Source data →
• • •

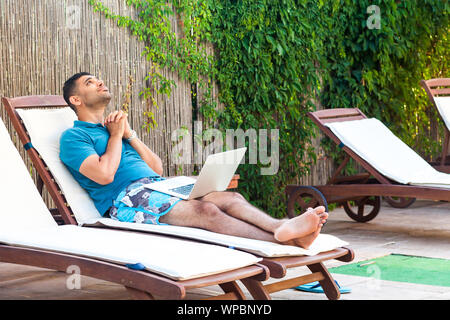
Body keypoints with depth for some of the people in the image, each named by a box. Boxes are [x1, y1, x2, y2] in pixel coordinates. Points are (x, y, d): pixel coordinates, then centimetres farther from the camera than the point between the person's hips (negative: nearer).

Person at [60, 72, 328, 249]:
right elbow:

• • •

What needs to be done → Reproduce the listing above verbatim, leaving out the picture.

Solution to this problem →
Body keypoints with depth for some of the people in the image, each named by a box. Boxes are [x1, y1, x2, y2] in pixel coordinates. Points are (x, y, d): pixel coordinates, then centimetres farther from the camera than the point between the person's hips (negative: nearer).

Person at [60, 72, 328, 249]:
right elbow:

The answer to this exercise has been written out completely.